▼

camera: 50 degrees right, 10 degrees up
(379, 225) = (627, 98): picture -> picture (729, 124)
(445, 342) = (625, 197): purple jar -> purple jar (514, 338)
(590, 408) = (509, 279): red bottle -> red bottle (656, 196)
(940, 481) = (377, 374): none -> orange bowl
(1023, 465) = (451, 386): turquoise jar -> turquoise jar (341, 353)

▲

- What is being asked: The answer must be the lines from the one containing "(445, 342) = (625, 197): purple" through the last line of the records, copied exactly, with nothing else.

- Answer space:
(445, 342) = (625, 197): purple jar -> purple jar (514, 338)
(590, 408) = (509, 279): red bottle -> red bottle (656, 196)
(940, 481) = (377, 374): none -> orange bowl
(1023, 465) = (451, 386): turquoise jar -> turquoise jar (341, 353)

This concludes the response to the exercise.